Supporters are encouraged by a shift toward acceptance of same-sex marriage since a similar poll in late February, when only 38 percent thought legislators should change the law to allow such unions.

“More and more Minnesotans are coming to the realization that limiting the freedom to marry doesn’t agree with the core values of the state,” said Richard Carlbom, campaign manager for Minnesotans United, the group that led the lobbying effort to legalize same-sex marriage. “That’s only going to continue to grow over the next year and the next 10 years.”

Minnesota is in the midst of a profound and rapid political transformation on the issue. Two years ago, Republicans who controlled the Legislature proposed a constitutional amendment to ban same-sex marriage. Voters defeated the measure, voted out numerous Republican lawmakers and handed DFLers full control at the Capitol. In a dramatic turn, Democrats last month made Minnesota the 12th state to legalize same-sex marriage. Gay and lesbian couples can begin marrying in Minnesota Aug. 1.

Opponents of same-sex marriage say the poll reaffirms their core belief that most Minnesotans do not believe gay and lesbian couples should be allowed to wed.

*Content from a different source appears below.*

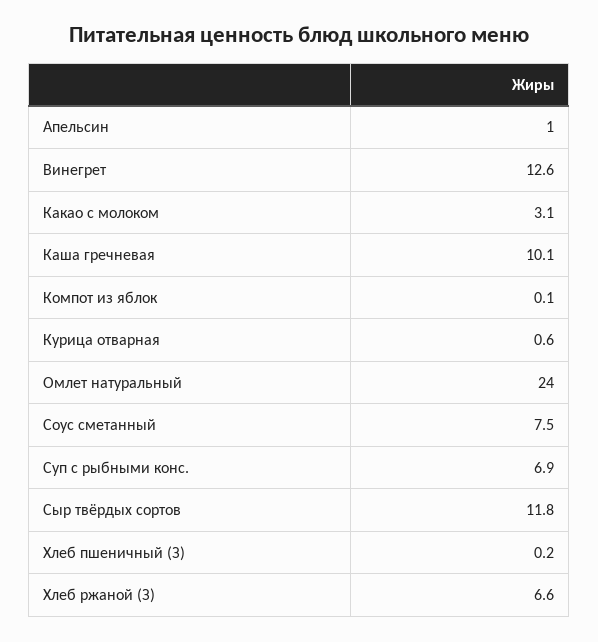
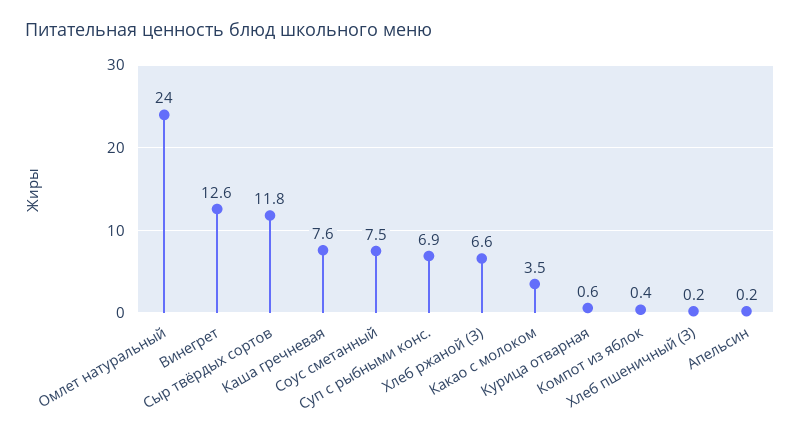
Апельсин: 1 -> 0.2
Какао с молоком: 3.1 -> 3.5
Каша гречневая: 10.1 -> 7.6
Компот из яблок: 0.1 -> 0.4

“The majority of the state was not behind it,” said Autumn Leva, a spokeswoman for Minnesota for Marriage, the lead group trying to block same-sex marriage. “This was a push by a few same-sex marriage lobbyists and a lot of money to press through something that was not the will of the people at all.”

The poll sampled 800 Minnesota adults June 11-13, by land line and cellphone. It has a margin of sampling error of plus or minus 3.5 percentage points. The sample included 36 percent self-identified Democrats, 30 percent Republicans and 29 percent independents.

Dividing lines

The Twin Cities continued to be the strongest hub of support for same-sex marriage.

Sixty-six percent of those in Hennepin and Ramsey counties support lawmakers’ action. Just 22 percent of respondents in those counties opposed the decision.

Residents in Twin Cities suburbs and outstate Minnesota strongly oppose the new marriage law.

In the suburbs, 53 percent oppose the change and 37 percent say lawmakers made the right decision. Outstate, opposition is slightly stronger, with 54 percent saying they don’t think gay and lesbians should be allowed to marry.

“I’m not happy with it. I don’t agree with it,” said Hinckley resident Jessie Kordiak.

Kordiak worries what effect legalization of same-sex marriage will have on the state, particularly in the schools.

“I don’t know, maybe now polygamy should be legal. Where do we draw the line? First cousins? Second cousins? I think it opens up a whole can of worms,” he said. “I have a feeling that now the schools are going to promote it and start teaching it to our kids. I just think there are a lot of things they didn’t really think through.”

  • How the poll was conducted

    Today’s Star Tribune Minnesota Poll findings are based on interviews conducted June 11-13 with 800 Minnesota adults via land line (79 percent) and cellphone (21 percent). The poll was conducted by Mason-Dixon Polling and Research Inc.

    Results of a poll based on 800 interviews will vary by no more than 3.5 percentage points, plus or minus, from the overall population 95 times out of 100. Margins are larger for groups within the sample, such as Democrats and Republicans.

    The self-identified party affiliation of the random sample is: 36 percent Democrat, 30 percent Republican, 29 percent independent or other party and 5 percent who said “none.”

    Sampling error does not take into account other sources of variation inherent in public opinion surveys, such as nonresponse, question wording or context effects. In addition, news events may have affected opinions during the period the poll was taken.